**Your instructions:** For the data below, give the number of lines that include the word "have" and nothing else.

======

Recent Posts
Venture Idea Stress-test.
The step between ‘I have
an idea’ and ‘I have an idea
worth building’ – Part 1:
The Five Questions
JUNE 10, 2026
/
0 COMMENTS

======

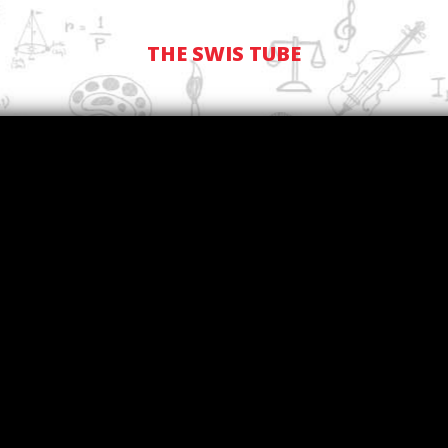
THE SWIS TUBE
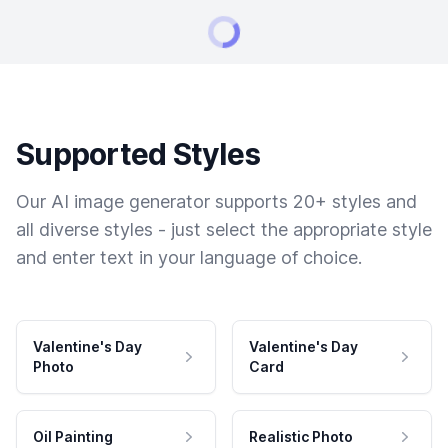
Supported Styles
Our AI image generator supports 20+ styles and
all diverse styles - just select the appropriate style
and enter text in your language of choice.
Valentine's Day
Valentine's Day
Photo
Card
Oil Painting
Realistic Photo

======

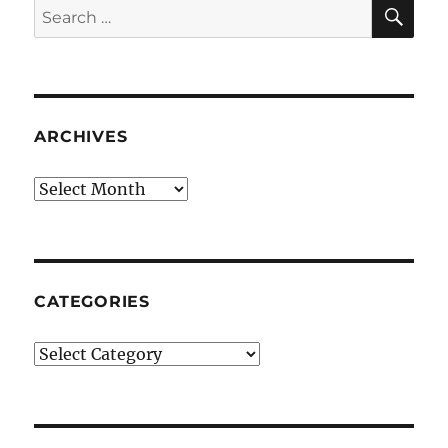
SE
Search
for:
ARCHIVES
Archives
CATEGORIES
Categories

======

**Written answer:** 2